Well, in the beginning we had no timeout counter and back then the devices just stalled. So, I am quite sure that the situation never heals on its own.

The ADCs are triggered from a timer through trgo. I do not modify the timer config after init, so the trgo should be reliable. The code testing the completion is triggered through the same timer but then -> DMA (other channel but also DMA1) -> SPI -> DMA1 (again other channel) -> TC-interrupt.

Would you be aware of any "interference" between the different channels of DMA1?

waclawek.jan · ‎2024-02-22

When interrupt occurs, read out and check/post content of ADC and relevant DMA/DMAMUX registers.

JW

LCE · ‎2024-02-22

What's the ADC buffer size?
Assuming your count to 400 takes 400 * 3 cycles, that's just about 7 µs at 170 MHz.
Maybe your check sometimes gets called directly after a new DMA transfer was started?

Is it always the same DMA channel that gets "stuck"?

Do you actually do anything where your comment "// error handling" is?

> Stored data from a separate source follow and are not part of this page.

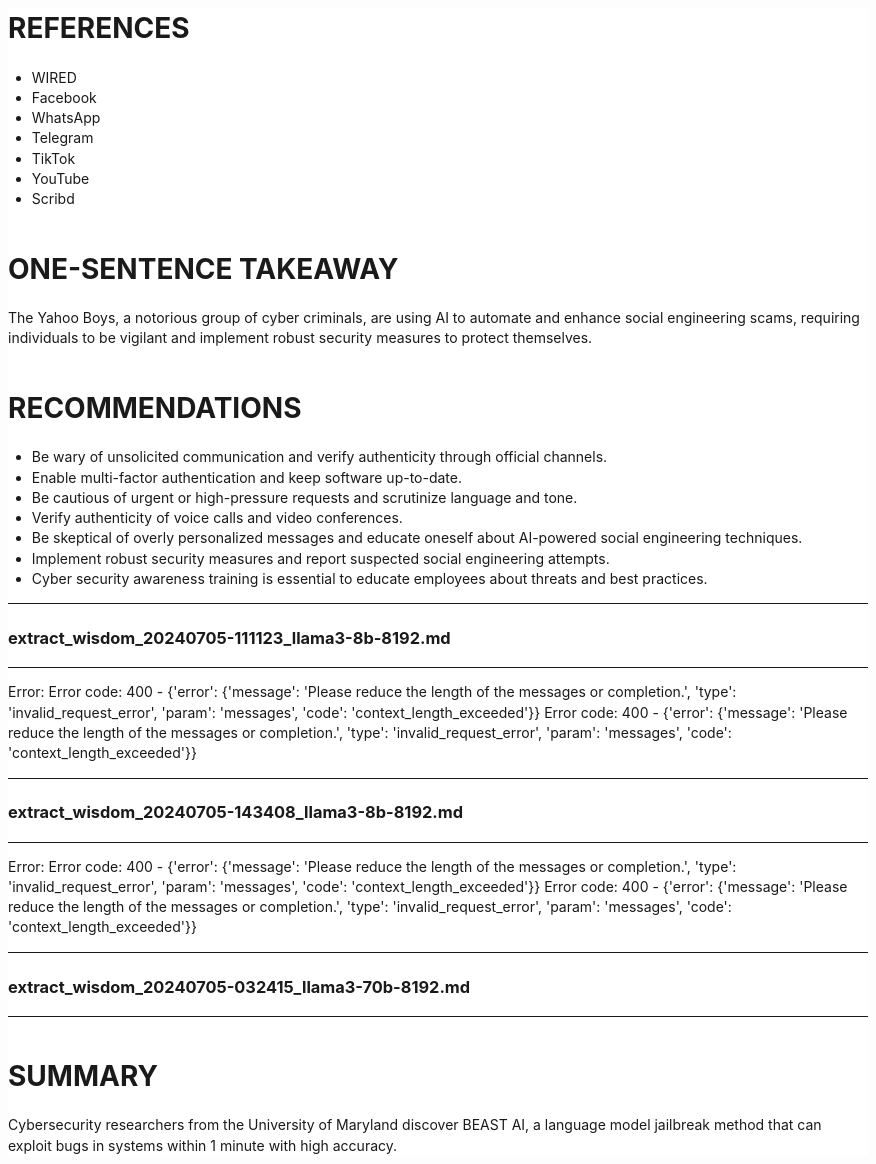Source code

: # REFERENCES
* WIRED
* Facebook
* WhatsApp
* Telegram
* TikTok
* YouTube
* Scribd

# ONE-SENTENCE TAKEAWAY
The Yahoo Boys, a notorious group of cyber criminals, are using AI to automate and enhance social engineering scams, requiring individuals to be vigilant and implement robust security measures to protect themselves.

# RECOMMENDATIONS
* Be wary of unsolicited communication and verify authenticity through official channels.
* Enable multi-factor authentication and keep software up-to-date.
* Be cautious of urgent or high-pressure requests and scrutinize language and tone.
* Verify authenticity of voice calls and video conferences.
* Be skeptical of overly personalized messages and educate oneself about AI-powered social engineering techniques.
* Implement robust security measures and report suspected social engineering attempts.
* Cyber security awareness training is essential to educate employees about threats and best practices.

---

### extract_wisdom_20240705-111123_llama3-8b-8192.md
---
Error: Error code: 400 - {'error': {'message': 'Please reduce the length of the messages or completion.', 'type': 'invalid_request_error', 'param': 'messages', 'code': 'context_length_exceeded'}}
Error code: 400 - {'error': {'message': 'Please reduce the length of the messages or completion.', 'type': 'invalid_request_error', 'param': 'messages', 'code': 'context_length_exceeded'}}

---

### extract_wisdom_20240705-143408_llama3-8b-8192.md
---
Error: Error code: 400 - {'error': {'message': 'Please reduce the length of the messages or completion.', 'type': 'invalid_request_error', 'param': 'messages', 'code': 'context_length_exceeded'}}
Error code: 400 - {'error': {'message': 'Please reduce the length of the messages or completion.', 'type': 'invalid_request_error', 'param': 'messages', 'code': 'context_length_exceeded'}}

---

### extract_wisdom_20240705-032415_llama3-70b-8192.md
---
# SUMMARY
Cybersecurity researchers from the University of Maryland discover BEAST AI, a language model jailbreak method that can exploit bugs in systems within 1 minute with high accuracy.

In case of failure I would check which DMA channel is still active, set a flag, break the loop, and so on...

TDK · ‎2024-02-22

> The code testing the completion is triggered through the same timer but then -> DMA (other channel but also DMA1) -> SPI -> DMA1 (again other channel) -> TC-interrupt.

Makes me wonder if you're clearing flags incorrectly in the other channel. Are you doing an improper read-modify-write to clear flags on the SPI side?

Following @waclawek.jan's suggestion would likely show the issue.

If you feel a post has answered your question, please click "Accept as Solution".

stryga · ‎2024-02-26

Thank you for the input.

Waiting for longer doesn't help. We had 2000 wait cycle for some time, no difference.
The logging says that usually all 3 channels are stuck - strange. I have to double check how I log it.
Error handling means going to safe state as long as we have no clear understanding what happens here. Technically we could just go on and the next ADC cycle has good chances to complete without error. Still. "cleverly ignoring" the error doesn't feel like a solution.

stryga · ‎2024-02-26

Flags are cleared through HAL calls to LL_DMA_ClearFlag_TC... - since the DMAs have a dedicated clear-register (IFCR), there is no read-modify-write. You just write a 1 at the flag you want to clear, 0s do nothing.

I'll collect more data and come back, thanx so far.

LCE · ‎2024-02-26

> "cleverly ignoring" the error doesn't feel like a solution.

Haha, that's a good one, and I'm absolutely with you!